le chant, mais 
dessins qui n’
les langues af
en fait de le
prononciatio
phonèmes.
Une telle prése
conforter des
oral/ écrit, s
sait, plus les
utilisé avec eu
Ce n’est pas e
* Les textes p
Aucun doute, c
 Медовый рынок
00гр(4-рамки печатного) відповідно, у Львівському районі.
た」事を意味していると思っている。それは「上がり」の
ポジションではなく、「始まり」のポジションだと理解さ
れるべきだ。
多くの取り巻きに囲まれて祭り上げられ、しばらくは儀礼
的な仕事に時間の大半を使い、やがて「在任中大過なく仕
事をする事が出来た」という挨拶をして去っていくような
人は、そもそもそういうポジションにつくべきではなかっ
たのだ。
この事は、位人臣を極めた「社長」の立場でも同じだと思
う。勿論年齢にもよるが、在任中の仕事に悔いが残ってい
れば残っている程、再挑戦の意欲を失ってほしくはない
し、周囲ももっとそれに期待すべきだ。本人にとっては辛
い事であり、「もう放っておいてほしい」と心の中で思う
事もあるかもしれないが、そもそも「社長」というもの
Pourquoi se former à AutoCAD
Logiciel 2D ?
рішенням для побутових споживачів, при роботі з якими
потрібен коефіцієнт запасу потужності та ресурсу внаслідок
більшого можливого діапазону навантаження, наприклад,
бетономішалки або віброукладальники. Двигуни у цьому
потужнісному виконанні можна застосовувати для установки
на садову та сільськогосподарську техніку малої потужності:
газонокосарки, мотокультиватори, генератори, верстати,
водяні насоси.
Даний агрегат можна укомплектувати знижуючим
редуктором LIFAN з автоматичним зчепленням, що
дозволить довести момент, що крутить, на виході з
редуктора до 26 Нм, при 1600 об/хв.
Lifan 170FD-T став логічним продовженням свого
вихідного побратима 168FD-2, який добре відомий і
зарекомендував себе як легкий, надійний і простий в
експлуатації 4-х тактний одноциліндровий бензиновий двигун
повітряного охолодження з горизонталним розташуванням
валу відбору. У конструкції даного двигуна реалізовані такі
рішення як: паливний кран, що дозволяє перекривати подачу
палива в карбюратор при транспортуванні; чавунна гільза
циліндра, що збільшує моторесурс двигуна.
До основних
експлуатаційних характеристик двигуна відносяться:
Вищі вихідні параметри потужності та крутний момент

++++++++++

◆ **PROBLEM TO WORK ON**:
Copy all lines in the listing above where the string "потужності" appears.

◆ **ANSWER SPACE**:
потрібен коефіцієнт запасу потужності та ресурсу внаслідок
на садову та сільськогосподарську техніку малої потужності:
Вищі вихідні параметри потужності та крутний момент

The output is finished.